> _ASSIGNED TASK_: Read through the entries below and return each line with the word "oraz".

> _PROVIDED INFORMATION_:
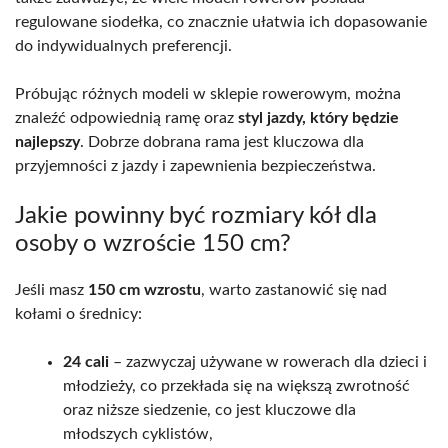
regulowane siodełka, co znacznie ułatwia ich dopasowanie
do indywidualnych preferencji.
Próbując różnych modeli w sklepie rowerowym, można
znaleźć odpowiednią ramę oraz
styl jazdy, który będzie
najlepszy
. Dobrze dobrana rama jest kluczowa dla
przyjemności z jazdy i zapewnienia bezpieczeństwa.
Jakie powinny być rozmiary kół dla
osoby o wzroście 150 cm?
Jeśli masz
150 cm wzrostu
, warto zastanowić się nad
kołami o średnicy:
24 cali
– zazwyczaj używane w rowerach dla dzieci i
młodzieży, co przekłada się na większą zwrotność
oraz niższe siedzenie, co jest kluczowe dla
młodszych cyklistów,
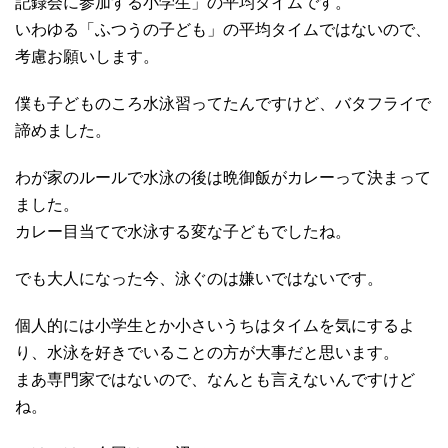
記録会に参加する小学生」の平均タイムです。
いわゆる「ふつうの子ども」の平均タイムではないので、
考慮お願いします。
僕も子どものころ水泳習ってたんですけど、バタフライで
諦めました。
わが家のルールで水泳の後は晩御飯がカレーって決まって
ました。
カレー目当てで水泳する変な子どもでしたね。
でも大人になった今、泳ぐのは嫌いではないです。
個人的には小学生とか小さいうちはタイムを気にするよ
り、水泳を好きでいることの方が大事だと思います。
まあ専門家ではないので、なんとも言えないんですけど
ね。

> _SOLUTION TO THIS PROBLEM_:
znaleźć odpowiednią ramę oraz
oraz niższe siedzenie, co jest kluczowe dla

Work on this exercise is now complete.